Le temps de rire aux assassins

(…)
Les canons d’acier bleu crachaient
De courtes flammes de feu sec
Pourvu qu’ils me laissent le temps

Une abeille de cuivre chaud
L’a foudroyé sur l’autre rive
Le sang et l’eau se sont mêlés
Il avait eu le temps de voir
(…)
Le temps de rire aux assassins
Il avait eu le temps de vivre.
Boris VIAN

L’impensable nous a d’abord laissés en état de sidération, submergés : certains assassinés pour avoir dessiné “Dieu” !..D’autres blessés grièvement. Insupportable…

Certains d’entre eux avaient croisé la route du CRILAN :  les souvenirs ont afflué.

  • CABU, venu à Flamanville, en avril 1975, pour soutenir la mobilisation contre le projet de centrale nucléaire et le CRILAN naissant : une bande dessinée était née, reprise ensuite dans “la France des Beaufs”; puis revu en 1978, au local de Charlie Hebdo, alors que j’étais invité par l’équipe lors de la sortie de mon premier bouquin “Chronique d’une lutte”, à la bouffe du mercredi midi : c’était la fête avec les Choron, Coluche, Wolinsky…
  • En 1980, le CRILAN de Saint-Lô avait pu publier “ 100 dessins contre le nucléaire” grâce aux dons des dessinateurs . Parmi les signataires : Cabu, Honoré et quelques autres dont Plantu…
  • Nous sommes restés en contact avec Fabrice Nicolino, responsable du numéro Hors série de Charlie “ L’escroquerie nucléaire”. Il est sorti blessé de ce traquenard d’un autre âge.

A l’appel des journalistes locaux, nous nous sommes retrouvés à Cherbourg, place de la République, dès le mercredi soir du 7 janvier. Autour de nous, beaucoup d’authentiques défenseurs de la liberté d’expression mais aussi quelques autres, qui dans un passé récent , dans ce Cotentin nucléaire, manifestaient leur volonté de nous empêcher de nous exprimer, nous menaçaient et molestaient même certains de nos amis… ” Je suis Charlie” ont-ils brandi…
Malaise de voir ce dernier être réduit à la seule dénonciation des sectarismes et fanatismes religieux. Sa rédaction était dans la lignée des Daumier, Steinlein, de l’Assiette au beurre d’avant 14, du Crapouillot d’origine, et du Canard enchaîné (parce que censuré) pendant la Grande guerre, des Ferjac, Siné, Escaro, Kerleroux…, dans la lignée de tous ceux, qui, ici et là dans le Monde, se sont engagés contre les totalitarismes durs ou apparemment doux des idées dominantes.

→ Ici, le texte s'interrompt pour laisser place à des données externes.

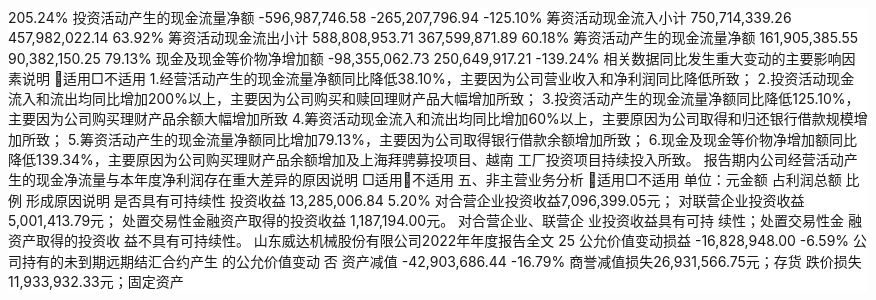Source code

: 205.24%
投资活动产生的现金流量净额
-596,987,746.58
-265,207,796.94
-125.10%
筹资活动现金流入小计
750,714,339.26
457,982,022.14
63.92%
筹资活动现金流出小计
588,808,953.71
367,599,871.89
60.18%
筹资活动产生的现金流量净额
161,905,385.55
90,382,150.25
79.13%
现金及现金等价物净增加额
-98,355,062.73
250,649,917.21
-139.24%
相关数据同比发生重大变动的主要影响因素说明
适用□不适用
1.经营活动产生的现金流量净额同比降低38.10%，主要因为公司营业收入和净利润同比降低所致；
2.投资活动现金流入和流出均同比增加200%以上，主要因为公司购买和赎回理财产品大幅增加所致；
3.投资活动产生的现金流量净额同比降低125.10%，主要因为公司购买理财产品余额大幅增加所致
4.筹资活动现金流入和流出均同比增加60%以上，主要原因为公司取得和归还银行借款规模增加所致；
5.筹资活动产生的现金流量净额同比增加79.13%，主要因为公司取得银行借款余额增加所致；
6.现金及现金等价物净增加额同比降低139.34%，主要原因为公司购买理财产品余额增加及上海拜骋募投项目、越南
工厂投资项目持续投入所致。
报告期内公司经营活动产生的现金净流量与本年度净利润存在重大差异的原因说明
□适用不适用
五、非主营业务分析
适用□不适用
单位：元金额
占利润总额
比例
形成原因说明
是否具有可持续性
投资收益
13,285,006.84
5.20%
对合营企业投资收益7,096,399.05元；
对联营企业投资收益5,001,413.79元；
处置交易性金融资产取得的投资收益
1,187,194.00元。
对合营企业、联营企
业投资收益具有可持
续性；处置交易性金
融资产取得的投资收
益不具有可持续性。
山东威达机械股份有限公司2022年年度报告全文
25
公允价值变动损益
-16,828,948.00
-6.59%
公司持有的未到期远期结汇合约产生
的公允价值变动
否
资产减值
-42,903,686.44
-16.79%
商誉减值损失26,931,566.75元；存货
跌价损失11,933,932.33元；固定资产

Après le temps des “Nous sommes tous des Charlie”, il faudra bien que vienne celui de savoir  comment notre société qui s’érige en modèle de la liberté  de conscience a-t-elle pu fabriquer de  pareils fanatiques en son sein et remonter aux causes…Alors viendra le temps où nous manqueront encore davantage la clairvoyance et l’impertinence de nos amis disparus.
Continuons de rire aux conformistes, aux liberticides et aux assassins.